そうなると、この状況下で取りやすいのが財政政策です。公共事業を行い、コロナ禍で職を失った人に対して働く場を提供することになります。困窮する低所得者に対しては支持される政策となるでしょう。
当然これは財政支出を伴います。しかし、ただでさえコロナ禍で未曾有の支出を行っている中で、更に支出を拡大させたらどうなるでしょう。投資家としては、政府の財政状況を不安視し、国債を売るという行動に出ます。
国債が売られて価格が下がるということは、長期金利の上昇を意味します。FRBは短期金利を政策でコントロールしていますが、長期金利はコントロールできません。これは市場原理で決まるのです。
その長期金利ですが、足元でじわじわ上昇しつつあります。これは、バイデン大統領誕生を織り込みにきているようにも見えます。まだレンジの範囲内とも言えますが、今後の動きはよく見ておくべきです。
注目すべきは「テスラ」の株価
金利が上昇すると、株価へも影響してきます。これまでハイテク株を中心に、成長株なら高いPERを無視して上昇する展開が続いていました。金融理論的に考えると、低金利は成長株の高PERを正当化するものとなります。

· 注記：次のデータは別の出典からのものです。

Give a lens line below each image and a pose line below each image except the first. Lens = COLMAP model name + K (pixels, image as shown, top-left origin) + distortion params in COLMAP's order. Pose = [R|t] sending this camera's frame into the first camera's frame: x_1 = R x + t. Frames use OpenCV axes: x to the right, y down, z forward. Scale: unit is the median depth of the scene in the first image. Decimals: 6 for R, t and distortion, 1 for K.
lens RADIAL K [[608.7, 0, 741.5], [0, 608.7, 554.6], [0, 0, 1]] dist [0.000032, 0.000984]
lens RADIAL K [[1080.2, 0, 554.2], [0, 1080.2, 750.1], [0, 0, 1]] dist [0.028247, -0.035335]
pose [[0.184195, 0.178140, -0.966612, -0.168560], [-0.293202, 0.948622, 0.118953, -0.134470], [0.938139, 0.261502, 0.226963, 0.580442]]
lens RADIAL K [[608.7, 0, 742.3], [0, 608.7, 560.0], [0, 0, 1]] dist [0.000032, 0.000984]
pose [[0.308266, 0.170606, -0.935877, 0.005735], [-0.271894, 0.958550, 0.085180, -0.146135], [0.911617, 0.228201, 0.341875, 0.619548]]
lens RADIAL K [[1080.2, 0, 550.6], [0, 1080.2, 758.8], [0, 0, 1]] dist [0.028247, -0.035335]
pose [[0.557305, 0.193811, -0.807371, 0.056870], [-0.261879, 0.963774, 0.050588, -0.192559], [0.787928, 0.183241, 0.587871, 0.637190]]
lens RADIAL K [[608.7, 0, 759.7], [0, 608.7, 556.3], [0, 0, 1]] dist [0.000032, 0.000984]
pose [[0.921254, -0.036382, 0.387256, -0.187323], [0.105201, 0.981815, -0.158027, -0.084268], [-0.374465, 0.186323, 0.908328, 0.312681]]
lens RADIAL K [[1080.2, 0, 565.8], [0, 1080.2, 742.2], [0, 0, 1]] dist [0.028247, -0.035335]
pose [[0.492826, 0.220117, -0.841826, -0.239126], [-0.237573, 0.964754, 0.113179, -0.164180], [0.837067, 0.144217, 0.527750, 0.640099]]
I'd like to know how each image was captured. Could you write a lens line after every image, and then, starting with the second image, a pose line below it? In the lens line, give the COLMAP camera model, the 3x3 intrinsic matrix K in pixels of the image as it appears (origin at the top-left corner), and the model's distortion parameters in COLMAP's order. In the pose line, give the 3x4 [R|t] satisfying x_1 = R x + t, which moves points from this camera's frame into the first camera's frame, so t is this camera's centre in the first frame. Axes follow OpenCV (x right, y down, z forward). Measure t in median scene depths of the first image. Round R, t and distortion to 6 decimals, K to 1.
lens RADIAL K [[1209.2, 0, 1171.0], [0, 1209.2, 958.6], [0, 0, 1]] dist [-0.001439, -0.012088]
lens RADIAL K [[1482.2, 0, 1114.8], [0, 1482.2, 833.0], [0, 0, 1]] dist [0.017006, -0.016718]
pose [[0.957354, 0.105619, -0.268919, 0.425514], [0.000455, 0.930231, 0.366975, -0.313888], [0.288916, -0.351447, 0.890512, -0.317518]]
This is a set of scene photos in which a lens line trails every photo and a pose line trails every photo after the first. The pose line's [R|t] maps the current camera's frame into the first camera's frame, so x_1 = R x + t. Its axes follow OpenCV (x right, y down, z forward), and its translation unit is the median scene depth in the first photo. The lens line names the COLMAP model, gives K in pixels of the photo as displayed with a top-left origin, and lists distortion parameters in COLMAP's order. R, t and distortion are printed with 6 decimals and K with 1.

すなわち、バイデン大統領誕生により「低金利」という前提が崩れると、これまで青天井で上がり続けたハイテク株が勢いを失い、「適正」と考えられる水準まで下落する可能性が大いにあるのです。これが株式市場全体を引き下げる引き金ともなりかねません。
もっとも、GAFAM(Google、Amazon、Facebook、Apple、Microsoft)などはまだ冷静さを保った価格に見えます。問題は、話題性や短期利益の追求により上がっている銘柄であり、テスラはその代表格と言えるでしょう。
米長期金利とテスラの株価―これからこのあたりの動きを注意深く見守りたいと思います。